На прежнем месте ни чиновника, ни его жены уже не было. Пьер быстрыми шагами ходил между народом, оглядывая разные лица, попадавшиеся ему. Невольно он заметил грузинское или армянское семейство, состоявшее из красивого, с восточным типом лица, очень старого человека, одетого в новый крытый тулуп и новые сапоги, старухи такого же типа и молодой женщины. Очень молодая женщина эта показалась Пьеру совершенством восточной красоты, с ее резкими, дугами очерченными черными бровями и длинным, необыкновенно нежно румяным и красивым лицом без всякого выражения. Среди раскиданных пожитков, в толпе на площади, она, в своем богатом атласном салопе и ярко лиловом платке, накрывавшем ее голову, напоминала нежное тепличное растение, выброшенное на снег. Она сидела на узлах несколько позади старухи и неподвижно большими черными продолговатыми, с длинными ресницами, глазами смотрела в землю. Видимо, она знала свою красоту и боялась за нее. Лицо это поразило Пьера, и он, в своей поспешности, проходя вдоль забора, несколько раз оглянулся на нее. Дойдя до забора и все таки не найдя тех, кого ему было нужно, Пьер остановился, оглядываясь.
Фигура Пьера с ребенком на руках теперь была еще более замечательна, чем прежде, и около него собралось несколько человек русских мужчин и женщин.
– Или потерял кого, милый человек? Сами вы из благородных, что ли? Чей ребенок то? – спрашивали у него.
Пьер отвечал, что ребенок принадлежал женщине и черном салопе, которая сидела с детьми на этом месте, и спрашивал, не знает ли кто ее и куда она перешла.
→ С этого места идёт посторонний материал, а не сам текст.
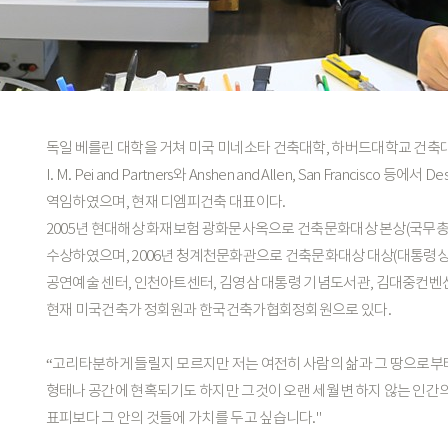
독일
베를린
대학을
거쳐
미국
미네소타
건축대학,
하버드대학교
건축
I.
M.
Pei
and
Partners와
Anshen
and
Allen,
San
Francisco
등에서
Des
역임하였으며,
현재
디엠피건축
대표이다.
2005년
현대해상
화재보험
광화문사옥으로
건축문화대상
본상(국무총
수상하였으며,
2006년
청계천문화관으로
건축문화대상
대상(대통령상
공연예술
센터,
인천아트센터,
김영삼
대통령
기념도서관,
김대중컨벤
현재
미국건축가
정회원과
한국건축가협회정회원으로
있다.
“고리타분하게
들릴지
모르지만
저는
여전히
사람의
삶과
그
땅으로부
형태나
공간에
현혹되기도
하지만
그것이
오랜
세월
변하지
않는
인간
표피보다
그
안의
것들에
가치를
두고
싶습니다."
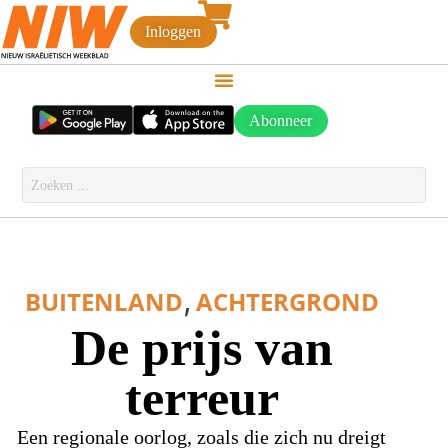
Inloggen
Abonneer
,
BUITENLAND
ACHTERGROND
De prijs van
terreur
Een regionale oorlog, zoals die zich nu dreigt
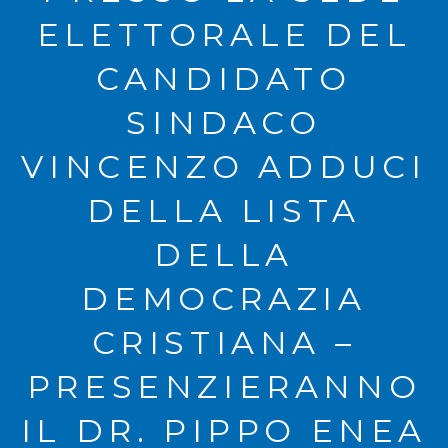
ELETTORALE DEL
CANDIDATO
SINDACO
VINCENZO ADDUCI
DELLA LISTA
DELLA
DEMOCRAZIA
CRISTIANA –
PRESENZIERANNO
IL DR. PIPPO ENEA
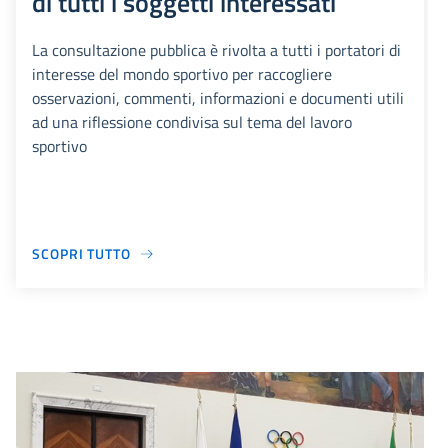
di tutti i soggetti interessati
La consultazione pubblica è rivolta a tutti i portatori di
interesse del mondo sportivo per raccogliere
osservazioni, commenti, informazioni e documenti utili
ad una riflessione condivisa sul tema del lavoro
sportivo
SCOPRI TUTTO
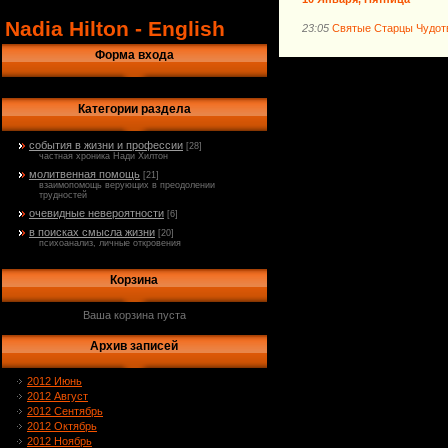
Nadia Hilton - English
23:05
Святые Старцы Чудот
Форма входа
Категории раздела
события в жизни и профессии
[28]
частная хроника Нади Хилтон
молитвенная помощь
[21]
взаимопомощь верующих в преодолении
трудностей
очевидные невероятности
[6]
в поисках смысла жизни
[20]
психоанализ, личные откровения
Корзина
Ваша корзина пуста
Архив записей
2012 Июнь
2012 Август
2012 Сентябрь
2012 Октябрь
2012 Ноябрь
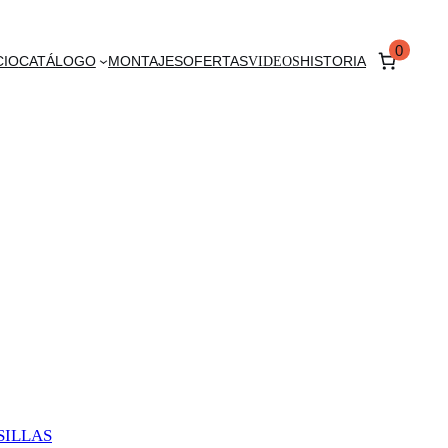
0
CIO
CATÁLOGO
MONTAJES
OFERTAS
VIDEOS
HISTORIA
SILLAS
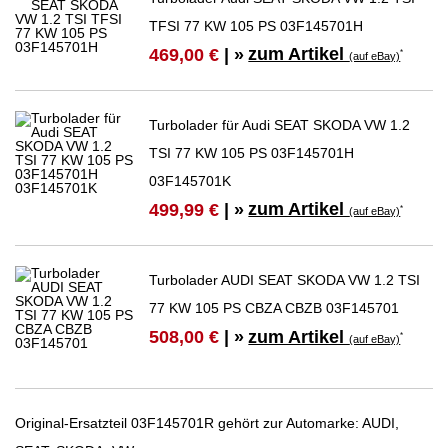
TFSI 77 KW 105 PS 03F145701H
zum Artikel
469,00 €
| »
*
(auf eBay)
Turbolader für Audi SEAT SKODA VW 1.2
TSI 77 KW 105 PS 03F145701H
03F145701K
zum Artikel
499,99 €
| »
*
(auf eBay)
Turbolader AUDI SEAT SKODA VW 1.2 TSI
77 KW 105 PS CBZA CBZB 03F145701
zum Artikel
508,00 €
| »
*
(auf eBay)
Original-Ersatzteil 03F145701R gehört zur Automarke: AUDI,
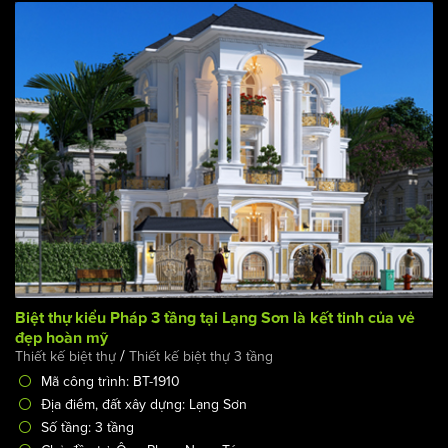
Biệt thự kiểu Pháp 3 tầng tại Lạng Sơn là kết tinh của vẻ
đẹp hoàn mỹ
/
Thiết kế biệt thự
Thiết kế biệt thự 3 tầng
Mã công trình: BT-1910
Địa điểm, đất xây dựng: Lạng Sơn
Số tầng: 3 tầng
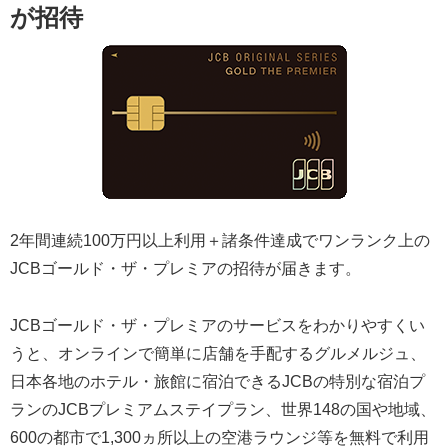
が招待
2年間連続100万円以上利用＋諸条件達成でワンランク上の
JCBゴールド・ザ・プレミアの招待が届きます。
JCBゴールド・ザ・プレミアのサービスをわかりやすくい
うと、オンラインで簡単に店舗を手配するグルメルジュ、
日本各地のホテル・旅館に宿泊できるJCBの特別な宿泊プ
ランのJCBプレミアムステイプラン、世界148の国や地域、
600の都市で1,300ヵ所以上の空港ラウンジ等を無料で利用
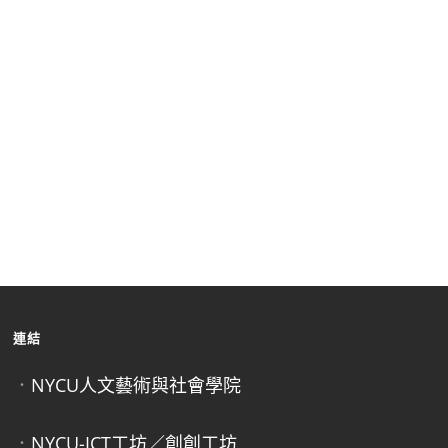
連結
．
NYCU人文藝術與社會學院
．
NYCU-ICT工坊／創創工坊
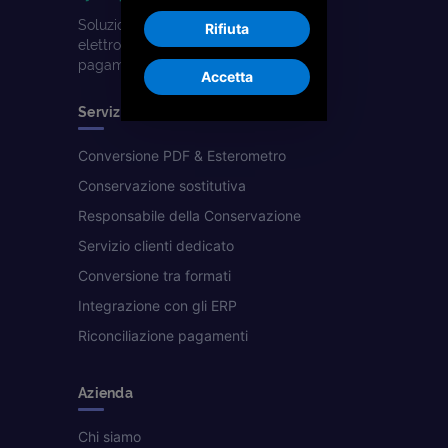
Soluzioni digitali per la fatturazione
Rifiuta
elettronica, la conservazione e i
pagamenti. Parte del gruppo Banqup.
Accetta
Servizi
Conversione PDF & Esterometro
Conservazione sostitutiva
Responsabile della Conservazione
Servizio clienti dedicato
Conversione tra formati
Integrazione con gli ERP
Riconciliazione pagamenti
Azienda
Chi siamo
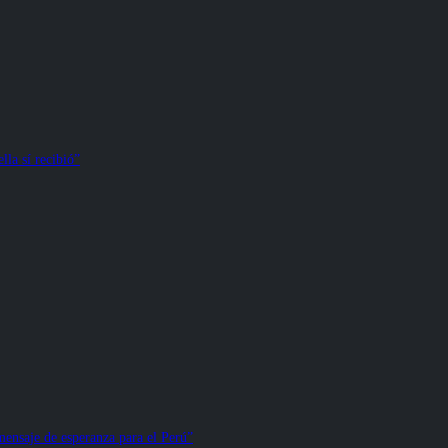
la sí recibió”
ensaje de esperanza para el Perú”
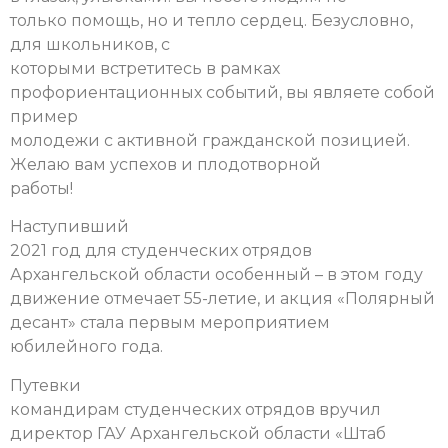
только помощь, но и тепло сердец. Безусловно,
для школьников, с
которыми встретитесь в рамках
профориентационных событий, вы являете собой
пример
молодежи с активной гражданской позицией.
Желаю вам успехов и плодотворной
работы!
Наступивший
2021 год для студенческих отрядов
Архангельской области особенный – в этом году
движение отмечает 55-летие, и акция «Полярный
десант» стала первым мероприятием
юбилейного года.
Путевки
командирам студенческих отрядов вручил
директор ГАУ Архангельской области «Штаб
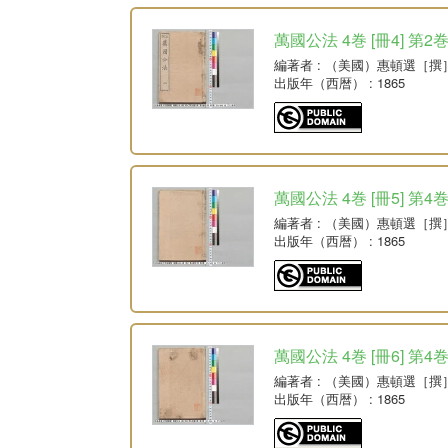
萬國公法 4巻 [冊4] 第2
編著者
: （美國）惠頓選［撰
出版年（西暦）
: 1865
萬國公法 4巻 [冊5] 第4
編著者
: （美國）惠頓選［撰
出版年（西暦）
: 1865
萬國公法 4巻 [冊6] 第4
編著者
: （美國）惠頓選［撰
出版年（西暦）
: 1865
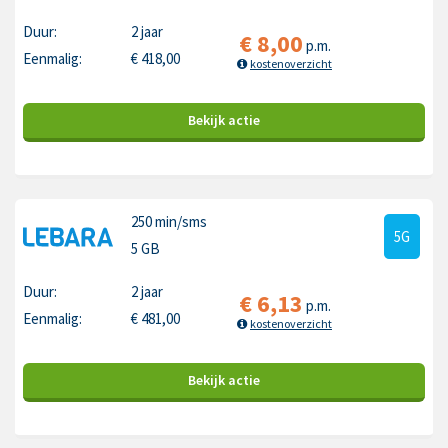
Duur:
2 jaar
€
8,00
p.m.
Eenmalig:
€
418,00
kostenoverzicht
Bekijk
actie
250 min
/sms
5G
5 GB
Duur:
2 jaar
€
6,13
p.m.
Eenmalig:
€
481,00
kostenoverzicht
Bekijk
actie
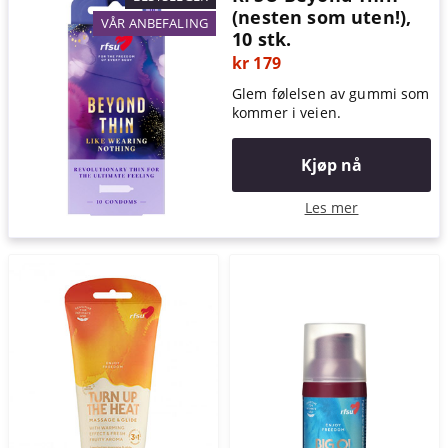
(nesten som uten!),
VÅR ANBEFALING
10 stk.
kr 179
Glem følelsen av gummi som
kommer i veien.
Kjøp nå
Les mer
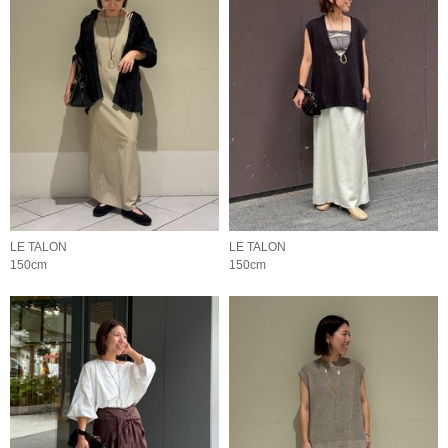
LE TALON
LE TALON
150cm
150cm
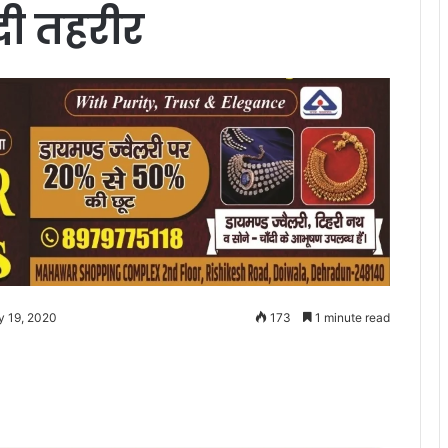
 दी तहरीर
y 19, 2020
173
1 minute read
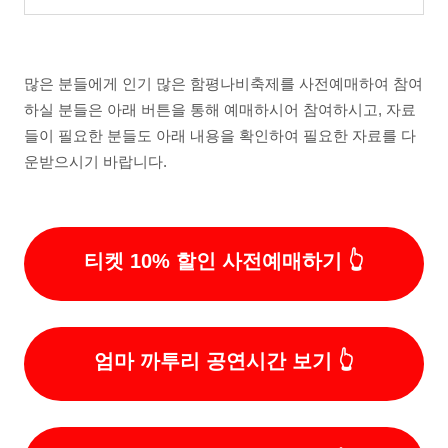
많은 분들에게 인기 많은 함평나비축제를 사전예매하여 참여
하실 분들은 아래 버튼을 통해 예매하시어 참여하시고, 자료
들이 필요한 분들도 아래 내용을 확인하여 필요한 자료를 다
운받으시기 바랍니다.
티켓 10% 할인 사전예매하기
엄마 까투리 공연시간 보기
– Ведь это Анферовы должны быть, – сказал старый дьякон, обращаясь к рябой бабе. – Господи помилуй, господи помилуй, – прибавил он привычным басом.
– Где Анферовы! – сказала баба. – Анферовы еще с утра уехали. А это либо Марьи Николавны, либо Ивановы.
– Он говорит – женщина, а Марья Николавна – барыня, – сказал дворовый человек.
– Да вы знаете ее, зубы длинные, худая, – говорил Пьер.